◆ Page extract ◆
By: Chris Powell, Gold Anti-Trust Action Committee Inc.


-- August 20, 2005


Dear Friend of GATA and Gold:

The U.S. Government has the authority to prohibit the private
possession of gold and silver coin and bullion by U.S. citizens
during wartime, and, during wartime and declared emergencies, to
freeze their ownership of shares of mining companies, the Treasury
Department has told the Gold Anti-Trust Action Committee.

But gold and silver advocates shouldn't feel too picked on. For the
U.S. Government claims the authority in declared emergencies to
seize or freeze just about everything else that might be considered
a financial instrument.

The Treasury Department's assertions came in a letter dated August
12 and written by Sean M. Thornton, chief counsel for the
department's Office of Foreign Assets Control, who replied to
questions GATA posed to the department in January. It took GATA six
months and a little prodding to get answers from the Treasury, but
the Treasury's reply, when it came, was remarkably comprehensive and
candid.

The government's authority to interfere with the ownership of gold,
silver, and mining shares arises, Thornton wrote, from the Trading
With the Enemy Act, which became law in 1917 during World War I and
applies during declared wars, and from 1977's International
Emergency Economic Powers Act, which can be applied without declared
wars.

While the Trading With the Enemy Act authorizes the government to
interfere with the ownership of gold and silver particularly, it
also applies to all forms of currency and all securities. So the
Treasury official stressed that it could be applied not just to
shares of gold and silver mining companies but to the shares of all
companies in which there is a foreign ownership interest. Further,
there is no requirement in the law that the targets of the
government's interference must have some connection to the declared
enemies of the United States, or, really, some connection to foreign
ownership. Anything that can be construed as a financial instrument,
no matter how innocently it has been used, is subject to seizure
under the Trading With the Enemy Act and the International Emergency
Economic Powers Act.

◆ Source excerpt ◆

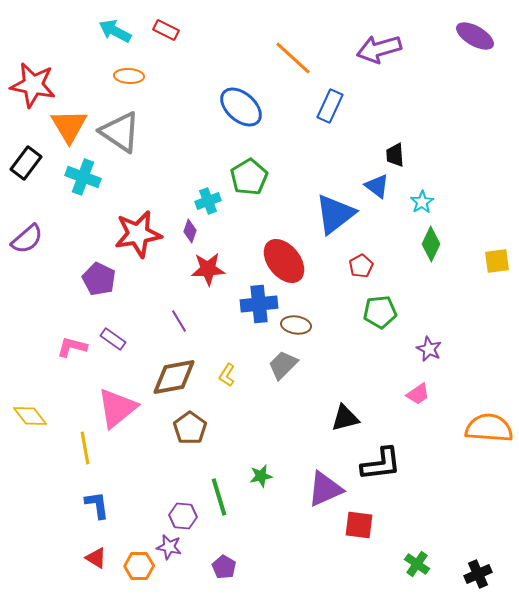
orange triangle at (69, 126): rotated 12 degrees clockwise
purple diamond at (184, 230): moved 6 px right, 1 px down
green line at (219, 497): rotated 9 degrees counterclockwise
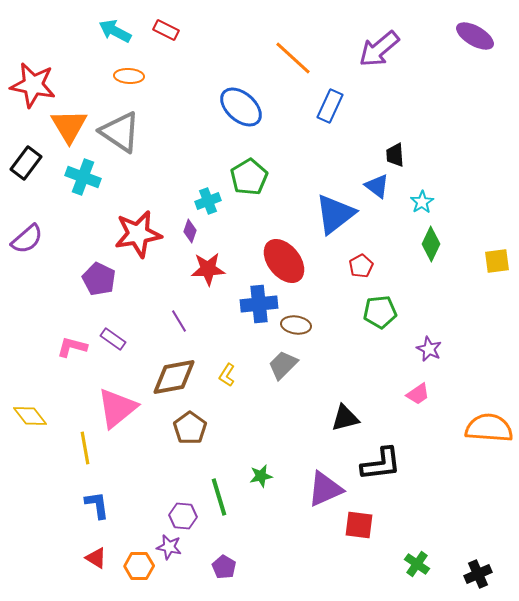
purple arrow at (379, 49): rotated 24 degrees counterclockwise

◆ Required actions ◆
(A) Answer these from the letter about government authority over gold:
(i) Who wrote the Treasury Department's letter, and what position did that person hold?
(ii) In what year did the Trading With the Enemy Act become law?
(iii) In what month did GATA pose its questions to the department?
(B) Transcribe the stretch of the letter about government authority over gold from "The U.S. Government" through "Anti-Trust Action Committee.".
Rely solely on the letter about government authority over gold.

◆ Responses to the tasks ◆
(A)
(i) Sean M. Thornton, chief counsel for the department's Office of Foreign Assets Control.
(ii) 1917.
(iii) January.

(B)
The U.S. Government has the authority to prohibit the private
possession of gold and silver coin and bullion by U.S. citizens
during wartime, and, during wartime and declared emergencies, to
freeze their ownership of shares of mining companies, the Treasury
Department has told the Gold Anti-Trust Action Committee.